DOCUMENT SECTION -
Evaluating the European Social Fund (ESF) Objective 3 programme

2000-2006

Evaluation of Equality Mainstreaming in ESF Objective

and

Use of Information and Communication Technologies (ICT) in ESF

Supported Projects

and

Local Impact of ESF Objective Funding

Three reports are published today by the Department for Work and

Pensions which present findings on themes within the England European

Social Fund (ESF) Objective 3 programme up until the mid-term (end

2003).

The report Evaluation of Equality Mainstreaming in ESF Objective 3

reviewed the effectiveness of the implementation of equality

mainstreaming in the England Objective 3 Programme at national,

regional and project level. The study was informed by interviews

with national and regional stakeholders, a review of relevant policy

documents at national and regional level, analysis of recent

administrative and survey data and 15 case studies of projects in

order to identify good practice.

Among the main findings it is indicated that:

* At national level, a robust system of equality mainstreaming has

been introduced into the England Objective 3 Programme which covers

gender, race and disability.

* At regional level, equality mainstreaming plans have also been

produced. However, the regions need to produce more effective

implementation strategies as the pace of implementation is uneven.

Extracted data entries:

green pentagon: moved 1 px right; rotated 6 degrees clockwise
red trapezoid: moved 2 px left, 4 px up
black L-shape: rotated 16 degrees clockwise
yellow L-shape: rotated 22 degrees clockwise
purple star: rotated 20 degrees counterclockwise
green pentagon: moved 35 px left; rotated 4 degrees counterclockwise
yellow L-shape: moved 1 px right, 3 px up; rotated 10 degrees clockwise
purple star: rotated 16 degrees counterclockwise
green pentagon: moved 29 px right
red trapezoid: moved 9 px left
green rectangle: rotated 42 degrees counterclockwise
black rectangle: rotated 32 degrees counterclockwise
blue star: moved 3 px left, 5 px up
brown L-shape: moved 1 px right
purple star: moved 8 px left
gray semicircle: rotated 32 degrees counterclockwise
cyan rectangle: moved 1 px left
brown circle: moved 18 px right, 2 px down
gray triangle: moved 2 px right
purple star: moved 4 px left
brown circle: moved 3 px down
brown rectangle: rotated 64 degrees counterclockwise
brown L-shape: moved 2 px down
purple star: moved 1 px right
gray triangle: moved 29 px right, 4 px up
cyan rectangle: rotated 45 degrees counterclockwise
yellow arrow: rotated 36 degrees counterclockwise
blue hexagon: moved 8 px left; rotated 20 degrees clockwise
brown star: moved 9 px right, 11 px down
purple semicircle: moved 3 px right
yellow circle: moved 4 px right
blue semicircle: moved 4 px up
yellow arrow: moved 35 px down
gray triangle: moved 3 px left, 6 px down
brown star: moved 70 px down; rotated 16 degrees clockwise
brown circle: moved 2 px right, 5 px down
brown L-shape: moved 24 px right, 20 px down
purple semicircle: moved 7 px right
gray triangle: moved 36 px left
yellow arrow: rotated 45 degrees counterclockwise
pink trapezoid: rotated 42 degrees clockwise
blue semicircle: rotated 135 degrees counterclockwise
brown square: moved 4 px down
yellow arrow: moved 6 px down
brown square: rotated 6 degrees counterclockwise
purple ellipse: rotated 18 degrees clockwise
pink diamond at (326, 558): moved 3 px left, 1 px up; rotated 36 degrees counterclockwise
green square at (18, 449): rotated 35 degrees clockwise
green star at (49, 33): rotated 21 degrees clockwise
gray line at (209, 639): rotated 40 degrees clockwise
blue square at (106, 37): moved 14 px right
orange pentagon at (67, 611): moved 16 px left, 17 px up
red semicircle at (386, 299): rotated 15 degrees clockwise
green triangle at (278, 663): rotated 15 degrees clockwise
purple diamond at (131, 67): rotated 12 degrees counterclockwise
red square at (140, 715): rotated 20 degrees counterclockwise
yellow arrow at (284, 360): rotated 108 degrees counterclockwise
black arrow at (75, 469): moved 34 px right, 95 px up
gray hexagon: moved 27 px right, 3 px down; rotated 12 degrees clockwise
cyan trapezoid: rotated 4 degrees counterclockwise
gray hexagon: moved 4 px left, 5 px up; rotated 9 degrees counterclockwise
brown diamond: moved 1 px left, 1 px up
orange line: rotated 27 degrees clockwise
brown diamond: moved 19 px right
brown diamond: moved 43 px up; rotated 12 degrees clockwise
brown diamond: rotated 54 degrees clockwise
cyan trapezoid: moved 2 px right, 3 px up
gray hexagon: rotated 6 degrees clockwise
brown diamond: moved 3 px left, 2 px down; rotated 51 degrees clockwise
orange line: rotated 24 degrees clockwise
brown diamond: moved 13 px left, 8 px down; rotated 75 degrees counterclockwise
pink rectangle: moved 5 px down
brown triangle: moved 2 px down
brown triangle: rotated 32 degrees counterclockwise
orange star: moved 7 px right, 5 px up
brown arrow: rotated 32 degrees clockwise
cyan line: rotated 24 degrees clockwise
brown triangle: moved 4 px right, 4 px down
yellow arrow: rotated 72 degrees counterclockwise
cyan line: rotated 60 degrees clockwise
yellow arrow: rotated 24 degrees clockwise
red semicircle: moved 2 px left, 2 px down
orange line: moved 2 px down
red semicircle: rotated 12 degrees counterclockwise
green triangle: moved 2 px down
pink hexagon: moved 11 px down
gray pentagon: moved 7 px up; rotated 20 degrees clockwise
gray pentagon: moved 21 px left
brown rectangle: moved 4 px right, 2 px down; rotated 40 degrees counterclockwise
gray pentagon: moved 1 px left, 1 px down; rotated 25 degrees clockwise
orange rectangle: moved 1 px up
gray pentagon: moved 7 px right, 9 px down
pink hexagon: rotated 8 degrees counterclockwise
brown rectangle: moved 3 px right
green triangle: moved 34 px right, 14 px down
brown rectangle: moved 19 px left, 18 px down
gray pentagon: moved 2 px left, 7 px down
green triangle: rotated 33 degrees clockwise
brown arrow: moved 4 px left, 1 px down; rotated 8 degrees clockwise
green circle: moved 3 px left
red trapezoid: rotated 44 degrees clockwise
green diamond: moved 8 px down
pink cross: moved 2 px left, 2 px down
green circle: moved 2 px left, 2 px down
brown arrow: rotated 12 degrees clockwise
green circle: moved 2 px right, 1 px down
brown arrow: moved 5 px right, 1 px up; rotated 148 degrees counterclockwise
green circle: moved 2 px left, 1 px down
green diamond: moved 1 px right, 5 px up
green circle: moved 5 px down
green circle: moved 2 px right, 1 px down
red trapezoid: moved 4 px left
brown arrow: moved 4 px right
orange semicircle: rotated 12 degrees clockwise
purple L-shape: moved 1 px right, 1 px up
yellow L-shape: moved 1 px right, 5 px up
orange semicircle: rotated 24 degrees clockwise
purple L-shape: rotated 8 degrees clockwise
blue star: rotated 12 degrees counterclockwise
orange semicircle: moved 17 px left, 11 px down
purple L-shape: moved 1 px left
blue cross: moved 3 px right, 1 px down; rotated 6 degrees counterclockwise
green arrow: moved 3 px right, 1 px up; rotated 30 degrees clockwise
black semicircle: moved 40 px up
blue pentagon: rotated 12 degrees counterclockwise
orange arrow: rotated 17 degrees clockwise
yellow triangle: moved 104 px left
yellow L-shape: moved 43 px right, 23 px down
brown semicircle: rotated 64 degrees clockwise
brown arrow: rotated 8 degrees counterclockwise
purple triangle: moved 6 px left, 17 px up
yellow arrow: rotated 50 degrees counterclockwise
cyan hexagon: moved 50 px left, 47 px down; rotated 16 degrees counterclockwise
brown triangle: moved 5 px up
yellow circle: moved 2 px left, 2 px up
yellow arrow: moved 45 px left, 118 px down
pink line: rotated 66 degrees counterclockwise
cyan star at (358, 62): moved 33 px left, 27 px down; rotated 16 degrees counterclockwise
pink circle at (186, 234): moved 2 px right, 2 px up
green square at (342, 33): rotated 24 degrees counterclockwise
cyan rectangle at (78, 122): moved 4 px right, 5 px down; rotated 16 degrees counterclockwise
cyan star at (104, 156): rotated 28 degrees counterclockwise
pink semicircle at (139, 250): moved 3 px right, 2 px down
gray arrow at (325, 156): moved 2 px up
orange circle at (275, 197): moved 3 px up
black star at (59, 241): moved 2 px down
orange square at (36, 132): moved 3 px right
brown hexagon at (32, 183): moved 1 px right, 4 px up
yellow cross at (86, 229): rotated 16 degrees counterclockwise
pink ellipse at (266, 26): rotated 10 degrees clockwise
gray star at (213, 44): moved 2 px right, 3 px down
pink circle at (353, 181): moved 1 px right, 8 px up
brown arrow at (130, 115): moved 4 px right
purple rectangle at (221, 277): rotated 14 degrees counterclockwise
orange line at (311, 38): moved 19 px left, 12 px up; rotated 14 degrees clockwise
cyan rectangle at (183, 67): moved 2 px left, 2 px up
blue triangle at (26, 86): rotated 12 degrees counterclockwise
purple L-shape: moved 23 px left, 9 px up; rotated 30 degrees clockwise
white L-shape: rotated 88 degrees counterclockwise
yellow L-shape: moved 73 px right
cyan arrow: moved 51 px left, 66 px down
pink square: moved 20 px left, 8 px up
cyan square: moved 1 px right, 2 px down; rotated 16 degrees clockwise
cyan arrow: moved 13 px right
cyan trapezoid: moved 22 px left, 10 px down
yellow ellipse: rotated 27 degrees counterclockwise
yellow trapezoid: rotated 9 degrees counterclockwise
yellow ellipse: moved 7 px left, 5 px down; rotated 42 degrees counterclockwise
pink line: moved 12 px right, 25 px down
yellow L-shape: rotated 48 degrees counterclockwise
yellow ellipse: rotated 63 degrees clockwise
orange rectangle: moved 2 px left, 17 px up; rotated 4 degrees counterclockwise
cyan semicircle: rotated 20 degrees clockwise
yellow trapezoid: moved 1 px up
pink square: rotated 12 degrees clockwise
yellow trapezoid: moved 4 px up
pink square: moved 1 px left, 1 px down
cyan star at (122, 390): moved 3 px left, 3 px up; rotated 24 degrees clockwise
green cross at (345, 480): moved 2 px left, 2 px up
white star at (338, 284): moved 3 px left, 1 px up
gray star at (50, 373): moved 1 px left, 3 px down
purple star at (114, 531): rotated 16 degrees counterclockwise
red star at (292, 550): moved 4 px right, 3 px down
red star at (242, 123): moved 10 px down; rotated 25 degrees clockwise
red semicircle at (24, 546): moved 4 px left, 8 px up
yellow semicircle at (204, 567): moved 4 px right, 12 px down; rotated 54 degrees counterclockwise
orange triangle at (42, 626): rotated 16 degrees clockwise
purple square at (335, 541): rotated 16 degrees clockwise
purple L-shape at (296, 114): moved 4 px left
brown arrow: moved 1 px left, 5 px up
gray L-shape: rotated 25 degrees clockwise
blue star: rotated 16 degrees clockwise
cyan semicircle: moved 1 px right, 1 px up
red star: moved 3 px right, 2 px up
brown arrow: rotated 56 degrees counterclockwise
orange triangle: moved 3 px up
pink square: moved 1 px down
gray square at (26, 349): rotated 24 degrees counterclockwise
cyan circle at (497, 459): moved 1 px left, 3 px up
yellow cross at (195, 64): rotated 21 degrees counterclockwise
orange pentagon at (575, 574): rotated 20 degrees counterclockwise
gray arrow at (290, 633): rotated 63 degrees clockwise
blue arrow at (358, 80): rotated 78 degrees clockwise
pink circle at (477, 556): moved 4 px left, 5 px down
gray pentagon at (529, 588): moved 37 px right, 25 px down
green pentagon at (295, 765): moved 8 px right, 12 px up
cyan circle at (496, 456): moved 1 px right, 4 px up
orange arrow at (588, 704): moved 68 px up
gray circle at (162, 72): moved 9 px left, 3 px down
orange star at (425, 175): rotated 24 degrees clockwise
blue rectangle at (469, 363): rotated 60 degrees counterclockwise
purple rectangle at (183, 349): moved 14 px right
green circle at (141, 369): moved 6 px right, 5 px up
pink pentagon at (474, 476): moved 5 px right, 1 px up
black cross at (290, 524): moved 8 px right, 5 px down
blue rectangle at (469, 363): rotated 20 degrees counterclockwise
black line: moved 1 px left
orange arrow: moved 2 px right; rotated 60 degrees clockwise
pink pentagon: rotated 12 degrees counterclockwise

TASKS AND EXERCISES -
**A.** According to the ESF evaluation summary, what does the national system of equality mainstreaming in the England Objective 3 Programme cover?
**B.** In the ESF evaluation summary, write out the part that opens with the words containing "regional and project" and closes with "identify good practice.".

ANSWERS PER TASK -
**A.** It covers gender, race and disability.

**B.**
regional and project level. The study was informed by interviews

with national and regional stakeholders, a review of relevant policy

documents at national and regional level, analysis of recent

administrative and survey data and 15 case studies of projects in

order to identify good practice.